▶ Extract:
Content starts

Mortality rates of 29.4% to 52% have been reported after transtibial amputations.13,61 In our study, we noticed a mortality rate of 28.3% after major amputation, which may be related to advanced treatment modalities of patients’ comorbidities.
This study has limitations. First, only patients with operative treatment of DFO were included in the evaluation. Therefore, a conclusion on the efficacy of antibiotic treatment alone cannot be drawn with the here presented results. Second, our study follows a retrospective design, and therefore transferability to clinical practice might be partially limited. Third, we lacked data on patients’ nutritional status. Prior studies have demonstrated that lower albumin levels—as a marker for nutritional status—are associated with treatment failure or limb loss.12,41,43,62 Additionally, DFO may occur simultaneously to gangrene, soft tissue infection, or sepsis. Furthermore, because of the small sample size in some subgroups, the power to detect other associations was limited. Lastly, in a retrospective study design, we cannot control for the overall therapeutic and preventive compliance of the patient, which is a general problem in the entire field of science investigating outcomes in patients with long-standing diabetes mellitus.

Content ends

(Dataset entries)
Content starts

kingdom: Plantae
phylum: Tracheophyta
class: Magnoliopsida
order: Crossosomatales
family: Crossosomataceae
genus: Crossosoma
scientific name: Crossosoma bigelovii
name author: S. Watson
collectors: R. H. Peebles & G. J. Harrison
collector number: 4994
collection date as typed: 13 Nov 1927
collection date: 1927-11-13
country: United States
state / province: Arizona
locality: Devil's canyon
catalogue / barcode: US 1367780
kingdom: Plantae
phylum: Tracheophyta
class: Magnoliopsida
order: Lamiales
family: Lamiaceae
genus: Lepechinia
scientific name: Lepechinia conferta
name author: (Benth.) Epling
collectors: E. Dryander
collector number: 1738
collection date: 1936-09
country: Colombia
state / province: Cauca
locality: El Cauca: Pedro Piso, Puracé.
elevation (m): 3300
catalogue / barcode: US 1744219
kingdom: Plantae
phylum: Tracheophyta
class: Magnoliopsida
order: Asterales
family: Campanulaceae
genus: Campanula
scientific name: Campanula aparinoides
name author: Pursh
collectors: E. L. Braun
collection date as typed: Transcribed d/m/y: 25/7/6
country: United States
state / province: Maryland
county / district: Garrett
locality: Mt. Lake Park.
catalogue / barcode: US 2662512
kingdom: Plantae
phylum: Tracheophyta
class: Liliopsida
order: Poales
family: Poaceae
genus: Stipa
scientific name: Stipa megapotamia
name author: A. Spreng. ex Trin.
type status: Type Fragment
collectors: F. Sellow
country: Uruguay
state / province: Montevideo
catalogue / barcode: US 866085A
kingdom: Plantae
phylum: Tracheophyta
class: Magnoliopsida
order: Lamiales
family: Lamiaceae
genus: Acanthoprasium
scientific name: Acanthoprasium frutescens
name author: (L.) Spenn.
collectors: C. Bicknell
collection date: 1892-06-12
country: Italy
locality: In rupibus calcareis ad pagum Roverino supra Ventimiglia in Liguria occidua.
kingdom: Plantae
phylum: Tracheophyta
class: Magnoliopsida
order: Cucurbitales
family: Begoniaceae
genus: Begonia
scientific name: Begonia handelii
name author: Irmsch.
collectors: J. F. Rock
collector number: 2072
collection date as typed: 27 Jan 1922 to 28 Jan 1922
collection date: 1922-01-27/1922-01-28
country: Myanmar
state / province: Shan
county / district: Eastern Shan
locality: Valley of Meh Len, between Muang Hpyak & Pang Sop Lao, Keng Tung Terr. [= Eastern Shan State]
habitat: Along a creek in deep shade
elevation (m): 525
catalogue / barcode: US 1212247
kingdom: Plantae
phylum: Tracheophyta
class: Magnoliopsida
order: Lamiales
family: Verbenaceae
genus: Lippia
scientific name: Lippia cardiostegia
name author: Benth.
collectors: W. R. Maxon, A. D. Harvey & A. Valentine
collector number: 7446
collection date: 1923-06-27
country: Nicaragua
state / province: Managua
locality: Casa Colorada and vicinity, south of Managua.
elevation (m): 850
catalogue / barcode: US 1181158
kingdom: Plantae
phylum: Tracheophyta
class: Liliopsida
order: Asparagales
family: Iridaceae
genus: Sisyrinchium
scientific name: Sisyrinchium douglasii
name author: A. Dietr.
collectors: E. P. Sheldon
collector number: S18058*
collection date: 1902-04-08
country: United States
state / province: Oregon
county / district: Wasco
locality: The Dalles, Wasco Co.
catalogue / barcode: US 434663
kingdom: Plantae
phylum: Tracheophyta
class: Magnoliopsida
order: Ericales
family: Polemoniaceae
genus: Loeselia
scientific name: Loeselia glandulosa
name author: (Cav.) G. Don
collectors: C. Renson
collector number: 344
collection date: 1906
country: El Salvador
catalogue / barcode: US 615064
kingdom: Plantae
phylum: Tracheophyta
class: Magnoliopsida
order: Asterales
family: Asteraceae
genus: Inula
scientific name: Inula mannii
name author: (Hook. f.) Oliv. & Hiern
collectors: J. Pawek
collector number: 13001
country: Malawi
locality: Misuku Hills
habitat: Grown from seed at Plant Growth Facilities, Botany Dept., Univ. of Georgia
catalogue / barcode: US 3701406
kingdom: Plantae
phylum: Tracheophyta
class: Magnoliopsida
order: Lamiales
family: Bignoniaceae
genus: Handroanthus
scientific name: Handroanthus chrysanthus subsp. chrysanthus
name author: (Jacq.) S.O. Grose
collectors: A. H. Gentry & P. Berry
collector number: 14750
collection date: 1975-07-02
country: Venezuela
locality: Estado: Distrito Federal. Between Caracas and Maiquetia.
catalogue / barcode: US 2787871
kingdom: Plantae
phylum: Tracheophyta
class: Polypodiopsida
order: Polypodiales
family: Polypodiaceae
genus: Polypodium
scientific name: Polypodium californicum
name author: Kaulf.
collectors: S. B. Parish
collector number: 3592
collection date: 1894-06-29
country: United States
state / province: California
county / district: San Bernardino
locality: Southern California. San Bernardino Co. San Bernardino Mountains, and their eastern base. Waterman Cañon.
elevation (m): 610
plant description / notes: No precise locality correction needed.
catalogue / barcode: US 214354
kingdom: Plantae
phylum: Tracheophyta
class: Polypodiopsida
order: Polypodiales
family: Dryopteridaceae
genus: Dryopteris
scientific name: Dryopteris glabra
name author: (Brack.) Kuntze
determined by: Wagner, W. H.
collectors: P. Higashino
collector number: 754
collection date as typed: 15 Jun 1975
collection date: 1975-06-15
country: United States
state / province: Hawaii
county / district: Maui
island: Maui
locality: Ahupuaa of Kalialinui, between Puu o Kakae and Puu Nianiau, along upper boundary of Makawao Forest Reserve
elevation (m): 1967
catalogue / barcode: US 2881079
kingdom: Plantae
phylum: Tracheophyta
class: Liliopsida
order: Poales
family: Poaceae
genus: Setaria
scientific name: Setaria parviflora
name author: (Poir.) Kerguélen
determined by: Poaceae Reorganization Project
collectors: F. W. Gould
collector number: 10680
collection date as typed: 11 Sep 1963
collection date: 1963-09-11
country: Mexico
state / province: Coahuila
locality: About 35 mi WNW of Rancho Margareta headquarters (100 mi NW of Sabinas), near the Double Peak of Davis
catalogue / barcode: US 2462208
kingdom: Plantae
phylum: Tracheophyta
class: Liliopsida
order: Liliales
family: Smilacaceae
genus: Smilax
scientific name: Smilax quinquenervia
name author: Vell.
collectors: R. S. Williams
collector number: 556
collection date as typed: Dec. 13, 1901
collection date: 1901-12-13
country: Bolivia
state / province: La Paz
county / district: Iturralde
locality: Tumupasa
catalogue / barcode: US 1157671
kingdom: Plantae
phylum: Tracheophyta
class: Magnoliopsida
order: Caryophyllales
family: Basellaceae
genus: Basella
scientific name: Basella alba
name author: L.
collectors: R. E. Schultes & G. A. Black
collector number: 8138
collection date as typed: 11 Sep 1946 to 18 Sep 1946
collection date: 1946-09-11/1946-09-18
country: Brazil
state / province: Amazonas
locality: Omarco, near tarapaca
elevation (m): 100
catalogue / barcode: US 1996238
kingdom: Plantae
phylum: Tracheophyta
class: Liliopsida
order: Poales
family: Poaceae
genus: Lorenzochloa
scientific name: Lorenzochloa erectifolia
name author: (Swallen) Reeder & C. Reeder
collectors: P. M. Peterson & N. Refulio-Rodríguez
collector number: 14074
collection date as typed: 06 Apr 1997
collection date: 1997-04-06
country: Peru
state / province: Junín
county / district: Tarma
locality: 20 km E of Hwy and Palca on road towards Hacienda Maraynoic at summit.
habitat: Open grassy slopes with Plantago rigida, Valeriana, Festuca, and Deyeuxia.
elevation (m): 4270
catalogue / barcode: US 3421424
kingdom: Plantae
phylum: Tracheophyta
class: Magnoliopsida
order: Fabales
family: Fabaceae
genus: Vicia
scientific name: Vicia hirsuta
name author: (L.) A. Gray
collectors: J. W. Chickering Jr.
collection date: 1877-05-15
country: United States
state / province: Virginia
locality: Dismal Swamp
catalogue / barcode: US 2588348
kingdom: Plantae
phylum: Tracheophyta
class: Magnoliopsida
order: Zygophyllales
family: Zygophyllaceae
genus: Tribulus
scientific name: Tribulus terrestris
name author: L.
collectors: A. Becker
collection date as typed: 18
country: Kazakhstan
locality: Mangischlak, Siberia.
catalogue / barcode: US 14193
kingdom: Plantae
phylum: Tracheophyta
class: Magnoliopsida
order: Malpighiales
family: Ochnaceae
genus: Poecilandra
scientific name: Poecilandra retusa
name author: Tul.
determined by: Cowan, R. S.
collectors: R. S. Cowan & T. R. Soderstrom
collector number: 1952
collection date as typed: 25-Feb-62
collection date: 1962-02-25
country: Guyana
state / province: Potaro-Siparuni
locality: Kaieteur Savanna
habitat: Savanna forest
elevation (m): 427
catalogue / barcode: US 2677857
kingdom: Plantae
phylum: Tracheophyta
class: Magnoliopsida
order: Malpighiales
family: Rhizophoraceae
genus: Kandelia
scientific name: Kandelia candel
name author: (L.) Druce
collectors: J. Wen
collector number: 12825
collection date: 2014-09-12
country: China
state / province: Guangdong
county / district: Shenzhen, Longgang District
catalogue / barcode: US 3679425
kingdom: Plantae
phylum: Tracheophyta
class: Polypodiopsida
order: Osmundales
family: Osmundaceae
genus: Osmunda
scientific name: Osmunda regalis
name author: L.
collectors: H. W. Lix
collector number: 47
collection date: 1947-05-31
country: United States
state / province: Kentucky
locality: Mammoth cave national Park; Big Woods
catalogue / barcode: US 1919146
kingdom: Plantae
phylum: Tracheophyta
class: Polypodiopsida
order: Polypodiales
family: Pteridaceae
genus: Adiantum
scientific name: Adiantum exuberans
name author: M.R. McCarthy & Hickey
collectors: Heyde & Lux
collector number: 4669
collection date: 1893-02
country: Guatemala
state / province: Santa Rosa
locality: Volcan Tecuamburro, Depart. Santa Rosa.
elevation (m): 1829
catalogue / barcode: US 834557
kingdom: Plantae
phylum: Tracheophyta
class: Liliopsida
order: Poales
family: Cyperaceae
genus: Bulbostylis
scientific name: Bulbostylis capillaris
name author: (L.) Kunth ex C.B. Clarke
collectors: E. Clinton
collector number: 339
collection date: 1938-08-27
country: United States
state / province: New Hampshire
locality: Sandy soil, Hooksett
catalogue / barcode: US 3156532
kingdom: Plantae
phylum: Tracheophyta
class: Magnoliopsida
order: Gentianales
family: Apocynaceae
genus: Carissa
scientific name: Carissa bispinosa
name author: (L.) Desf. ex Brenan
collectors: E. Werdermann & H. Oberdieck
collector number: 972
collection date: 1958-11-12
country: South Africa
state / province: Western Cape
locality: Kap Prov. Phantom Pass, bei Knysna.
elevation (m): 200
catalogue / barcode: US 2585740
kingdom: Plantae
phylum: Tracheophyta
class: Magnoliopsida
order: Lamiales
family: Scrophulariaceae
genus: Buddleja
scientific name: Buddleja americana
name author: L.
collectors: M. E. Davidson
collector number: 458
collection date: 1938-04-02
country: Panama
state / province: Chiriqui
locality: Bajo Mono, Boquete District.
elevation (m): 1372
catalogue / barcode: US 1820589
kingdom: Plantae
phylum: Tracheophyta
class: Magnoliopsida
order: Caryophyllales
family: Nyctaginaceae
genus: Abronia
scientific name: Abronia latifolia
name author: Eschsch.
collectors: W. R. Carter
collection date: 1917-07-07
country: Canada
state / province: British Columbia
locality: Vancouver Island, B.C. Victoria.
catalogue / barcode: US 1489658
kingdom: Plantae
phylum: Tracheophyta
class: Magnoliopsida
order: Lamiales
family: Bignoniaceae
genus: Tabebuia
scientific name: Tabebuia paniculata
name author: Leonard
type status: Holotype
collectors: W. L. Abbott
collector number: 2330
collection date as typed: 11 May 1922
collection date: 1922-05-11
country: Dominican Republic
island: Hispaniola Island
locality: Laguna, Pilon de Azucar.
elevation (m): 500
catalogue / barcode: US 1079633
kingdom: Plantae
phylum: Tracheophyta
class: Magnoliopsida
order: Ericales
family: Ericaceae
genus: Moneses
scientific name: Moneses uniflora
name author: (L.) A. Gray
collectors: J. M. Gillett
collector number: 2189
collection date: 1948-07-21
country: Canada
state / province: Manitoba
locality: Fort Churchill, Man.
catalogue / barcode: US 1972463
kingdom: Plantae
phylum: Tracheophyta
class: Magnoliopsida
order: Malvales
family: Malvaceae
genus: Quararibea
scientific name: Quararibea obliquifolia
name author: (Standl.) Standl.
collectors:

Content ends

▶ Work request 1: Name every condition that, according to the extract, DFO may occur simultaneously with.
▶ Work request 2:
Answer these from the extract:
(a) What mortality rate after major amputation did the study observe?
(b) What range of mortality rates has been reported after transtibial amputations?
(c) What is named as a marker for nutritional status?
▶ Work request 3: Print the stretch of the extract from "Mortality rates of" through "of patients’ comorbidities.".

▶ Result 1: Gangrene, soft tissue infection, sepsis

▶ Result 2:
(a) 28.3%
(b) 29.4% to 52%
(c) Albumin levels

▶ Result 3:
Mortality rates of 29.4% to 52% have been reported after transtibial amputations.13,61 In our study, we noticed a mortality rate of 28.3% after major amputation, which may be related to advanced treatment modalities of patients’ comorbidities.